# How to Fix Wrong Commit Emails with git filter-branch

If you've made commits using the wrong email (e.g., personal email in a work repo), git filter-branch lets you rewrite history to fix them across your entire Git repository.

## TLDR; Fix All And Everywhere:

git filter-branch --env-filter '
OLD_EMAIL="your-old-email@example.com"
CORRECT_NAME="Your Correct Name"
CORRECT_EMAIL="your-correct-email@example.com"

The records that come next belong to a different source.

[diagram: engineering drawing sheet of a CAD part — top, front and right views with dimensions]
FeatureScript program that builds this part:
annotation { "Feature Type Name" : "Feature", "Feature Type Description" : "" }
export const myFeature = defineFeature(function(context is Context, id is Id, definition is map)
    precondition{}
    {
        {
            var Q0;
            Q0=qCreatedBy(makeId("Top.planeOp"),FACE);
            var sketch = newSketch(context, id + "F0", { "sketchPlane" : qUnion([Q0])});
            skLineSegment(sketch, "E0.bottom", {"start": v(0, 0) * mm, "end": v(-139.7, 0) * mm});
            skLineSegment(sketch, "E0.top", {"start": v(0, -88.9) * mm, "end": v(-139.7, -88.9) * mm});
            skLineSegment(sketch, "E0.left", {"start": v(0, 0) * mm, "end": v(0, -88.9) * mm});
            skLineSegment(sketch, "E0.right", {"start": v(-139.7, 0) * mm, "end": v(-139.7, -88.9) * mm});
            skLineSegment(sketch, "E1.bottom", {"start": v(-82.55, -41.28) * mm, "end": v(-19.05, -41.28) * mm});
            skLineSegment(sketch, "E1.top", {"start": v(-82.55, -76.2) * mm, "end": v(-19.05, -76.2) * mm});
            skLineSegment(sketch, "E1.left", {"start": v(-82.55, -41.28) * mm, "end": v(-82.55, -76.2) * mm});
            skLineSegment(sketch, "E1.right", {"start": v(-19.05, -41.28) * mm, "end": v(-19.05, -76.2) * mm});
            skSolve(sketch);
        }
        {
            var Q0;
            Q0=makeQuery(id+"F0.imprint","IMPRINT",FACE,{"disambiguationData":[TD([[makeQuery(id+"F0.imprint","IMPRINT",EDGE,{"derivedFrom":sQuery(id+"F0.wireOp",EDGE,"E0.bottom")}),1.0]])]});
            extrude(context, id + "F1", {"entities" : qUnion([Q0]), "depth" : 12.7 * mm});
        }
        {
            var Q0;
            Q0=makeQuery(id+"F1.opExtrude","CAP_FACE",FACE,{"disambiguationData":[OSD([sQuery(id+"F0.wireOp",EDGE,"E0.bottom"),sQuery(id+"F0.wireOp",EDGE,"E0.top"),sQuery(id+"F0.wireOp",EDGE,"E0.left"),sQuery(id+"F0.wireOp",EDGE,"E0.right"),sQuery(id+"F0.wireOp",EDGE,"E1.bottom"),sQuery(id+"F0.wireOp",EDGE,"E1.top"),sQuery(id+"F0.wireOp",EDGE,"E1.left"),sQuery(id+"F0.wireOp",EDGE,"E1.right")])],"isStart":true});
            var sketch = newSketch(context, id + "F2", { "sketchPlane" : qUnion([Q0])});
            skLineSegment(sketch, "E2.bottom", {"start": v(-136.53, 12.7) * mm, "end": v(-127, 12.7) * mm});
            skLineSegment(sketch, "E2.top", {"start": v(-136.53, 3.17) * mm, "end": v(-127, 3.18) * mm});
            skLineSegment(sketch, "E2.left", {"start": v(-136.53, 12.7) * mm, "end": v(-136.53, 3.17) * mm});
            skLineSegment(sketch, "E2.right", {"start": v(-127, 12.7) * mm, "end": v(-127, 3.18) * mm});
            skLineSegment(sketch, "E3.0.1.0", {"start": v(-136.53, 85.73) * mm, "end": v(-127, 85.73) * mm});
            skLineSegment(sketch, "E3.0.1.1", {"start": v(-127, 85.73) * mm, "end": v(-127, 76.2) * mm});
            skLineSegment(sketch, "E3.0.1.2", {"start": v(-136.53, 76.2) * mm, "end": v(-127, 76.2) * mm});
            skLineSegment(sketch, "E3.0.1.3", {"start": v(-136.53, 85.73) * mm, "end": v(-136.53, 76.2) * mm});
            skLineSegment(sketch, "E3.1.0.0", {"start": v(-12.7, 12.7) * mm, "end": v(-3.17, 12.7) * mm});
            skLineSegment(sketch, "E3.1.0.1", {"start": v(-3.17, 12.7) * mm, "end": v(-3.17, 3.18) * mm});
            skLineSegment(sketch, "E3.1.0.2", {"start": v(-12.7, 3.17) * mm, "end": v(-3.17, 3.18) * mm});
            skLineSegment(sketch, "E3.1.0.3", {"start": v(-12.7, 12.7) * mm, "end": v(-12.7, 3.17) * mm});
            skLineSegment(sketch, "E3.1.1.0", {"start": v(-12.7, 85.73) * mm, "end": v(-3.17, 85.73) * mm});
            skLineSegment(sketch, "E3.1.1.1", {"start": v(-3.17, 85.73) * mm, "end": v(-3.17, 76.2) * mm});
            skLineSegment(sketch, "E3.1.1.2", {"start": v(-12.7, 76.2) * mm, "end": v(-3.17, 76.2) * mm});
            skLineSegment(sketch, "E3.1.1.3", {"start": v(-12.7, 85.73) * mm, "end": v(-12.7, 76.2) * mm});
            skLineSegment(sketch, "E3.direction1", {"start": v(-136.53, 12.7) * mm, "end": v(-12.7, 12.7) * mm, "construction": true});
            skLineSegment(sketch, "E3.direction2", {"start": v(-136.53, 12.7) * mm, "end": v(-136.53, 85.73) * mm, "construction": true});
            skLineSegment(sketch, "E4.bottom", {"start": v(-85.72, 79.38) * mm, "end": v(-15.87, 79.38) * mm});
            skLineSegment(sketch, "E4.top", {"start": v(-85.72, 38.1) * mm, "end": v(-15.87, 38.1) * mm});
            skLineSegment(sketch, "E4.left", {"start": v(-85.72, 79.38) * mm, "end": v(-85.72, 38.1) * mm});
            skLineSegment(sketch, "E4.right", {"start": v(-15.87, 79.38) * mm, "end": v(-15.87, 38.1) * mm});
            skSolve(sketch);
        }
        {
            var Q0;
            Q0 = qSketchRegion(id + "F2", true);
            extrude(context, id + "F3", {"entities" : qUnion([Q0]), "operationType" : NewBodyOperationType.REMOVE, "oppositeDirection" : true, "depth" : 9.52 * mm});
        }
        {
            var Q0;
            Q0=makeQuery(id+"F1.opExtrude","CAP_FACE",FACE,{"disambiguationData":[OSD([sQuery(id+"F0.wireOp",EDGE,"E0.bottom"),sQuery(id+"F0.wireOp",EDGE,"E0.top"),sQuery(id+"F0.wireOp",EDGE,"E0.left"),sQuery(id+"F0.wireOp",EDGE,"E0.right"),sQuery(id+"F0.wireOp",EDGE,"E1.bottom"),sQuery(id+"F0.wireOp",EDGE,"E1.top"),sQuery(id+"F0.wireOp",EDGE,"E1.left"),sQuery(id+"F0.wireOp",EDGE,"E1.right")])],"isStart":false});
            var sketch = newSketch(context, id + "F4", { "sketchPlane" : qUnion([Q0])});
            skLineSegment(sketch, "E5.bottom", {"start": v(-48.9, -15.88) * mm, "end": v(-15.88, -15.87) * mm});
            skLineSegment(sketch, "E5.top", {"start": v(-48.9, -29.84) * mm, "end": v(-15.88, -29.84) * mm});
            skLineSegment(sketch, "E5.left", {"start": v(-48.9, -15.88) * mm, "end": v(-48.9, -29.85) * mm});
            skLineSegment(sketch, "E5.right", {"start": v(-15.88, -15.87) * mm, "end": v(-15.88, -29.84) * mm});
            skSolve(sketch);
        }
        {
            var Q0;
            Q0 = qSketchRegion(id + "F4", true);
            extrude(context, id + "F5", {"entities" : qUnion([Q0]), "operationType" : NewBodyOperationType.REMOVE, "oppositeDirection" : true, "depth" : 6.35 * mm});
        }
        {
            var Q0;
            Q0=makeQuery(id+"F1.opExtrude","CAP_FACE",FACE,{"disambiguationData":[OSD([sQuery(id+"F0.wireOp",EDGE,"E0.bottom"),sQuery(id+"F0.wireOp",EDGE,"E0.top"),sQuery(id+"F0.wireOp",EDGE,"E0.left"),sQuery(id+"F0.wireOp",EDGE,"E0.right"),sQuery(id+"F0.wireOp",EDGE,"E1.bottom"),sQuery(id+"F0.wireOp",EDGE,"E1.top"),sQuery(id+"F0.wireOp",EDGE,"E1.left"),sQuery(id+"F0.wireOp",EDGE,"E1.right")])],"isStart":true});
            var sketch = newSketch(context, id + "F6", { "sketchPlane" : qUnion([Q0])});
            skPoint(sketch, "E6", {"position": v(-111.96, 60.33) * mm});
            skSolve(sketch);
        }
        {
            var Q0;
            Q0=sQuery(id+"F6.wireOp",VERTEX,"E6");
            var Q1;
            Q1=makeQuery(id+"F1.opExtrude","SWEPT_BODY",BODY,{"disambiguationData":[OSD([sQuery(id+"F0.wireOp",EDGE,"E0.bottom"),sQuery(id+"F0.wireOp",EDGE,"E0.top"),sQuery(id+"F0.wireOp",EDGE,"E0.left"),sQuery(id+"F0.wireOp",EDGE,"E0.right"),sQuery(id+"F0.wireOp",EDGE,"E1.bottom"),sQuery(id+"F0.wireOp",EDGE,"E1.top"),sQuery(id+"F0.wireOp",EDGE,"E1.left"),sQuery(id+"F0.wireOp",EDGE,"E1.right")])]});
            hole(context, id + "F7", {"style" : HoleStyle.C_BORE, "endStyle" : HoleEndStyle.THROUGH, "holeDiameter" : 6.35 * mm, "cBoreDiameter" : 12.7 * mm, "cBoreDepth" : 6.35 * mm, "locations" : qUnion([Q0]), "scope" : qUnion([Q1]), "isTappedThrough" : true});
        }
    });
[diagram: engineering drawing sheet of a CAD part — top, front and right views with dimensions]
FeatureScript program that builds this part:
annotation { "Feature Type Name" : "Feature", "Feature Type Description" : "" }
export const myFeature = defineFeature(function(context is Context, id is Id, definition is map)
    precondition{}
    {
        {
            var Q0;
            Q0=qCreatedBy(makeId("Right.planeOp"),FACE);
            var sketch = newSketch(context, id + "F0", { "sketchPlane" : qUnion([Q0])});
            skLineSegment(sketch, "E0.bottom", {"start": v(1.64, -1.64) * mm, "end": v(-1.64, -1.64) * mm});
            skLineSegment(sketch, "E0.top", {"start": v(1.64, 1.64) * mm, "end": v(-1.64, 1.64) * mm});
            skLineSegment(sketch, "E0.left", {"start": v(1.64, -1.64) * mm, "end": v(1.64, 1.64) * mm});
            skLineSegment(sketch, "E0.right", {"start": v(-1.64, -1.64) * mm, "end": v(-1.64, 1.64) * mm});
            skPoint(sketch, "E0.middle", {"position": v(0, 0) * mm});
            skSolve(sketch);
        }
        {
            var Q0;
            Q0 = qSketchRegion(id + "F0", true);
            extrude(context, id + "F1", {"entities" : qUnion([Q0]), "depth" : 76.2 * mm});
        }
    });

if [ "$GIT_COMMITTER_EMAIL" = "$OLD_EMAIL" ]
then
    export GIT_COMMITTER_NAME="$CORRECT_NAME"
    export GIT_COMMITTER_EMAIL="$CORRECT_EMAIL"
fi

if [ "$GIT_AUTHOR_EMAIL" = "$OLD_EMAIL" ]
then
    export GIT_AUTHOR_NAME="$CORRECT_NAME"
    export GIT_AUTHOR_EMAIL="$CORRECT_EMAIL"
fi
' --tag-name-filter cat -- --branches --tags

## What git filter-branch Does

This command rewrites Git history by creating a new set of commits that replace the old ones. You can use it to change commit metadata like author name and email, remove sensitive files, or modify commit messages.

## Warning

This rewrites history. After running this, you'll need to force-push to shared repositories:

git push --force --tags origin 'refs/heads/*'

Only use on repos where you understand the consequences and can coordinate with collaborators.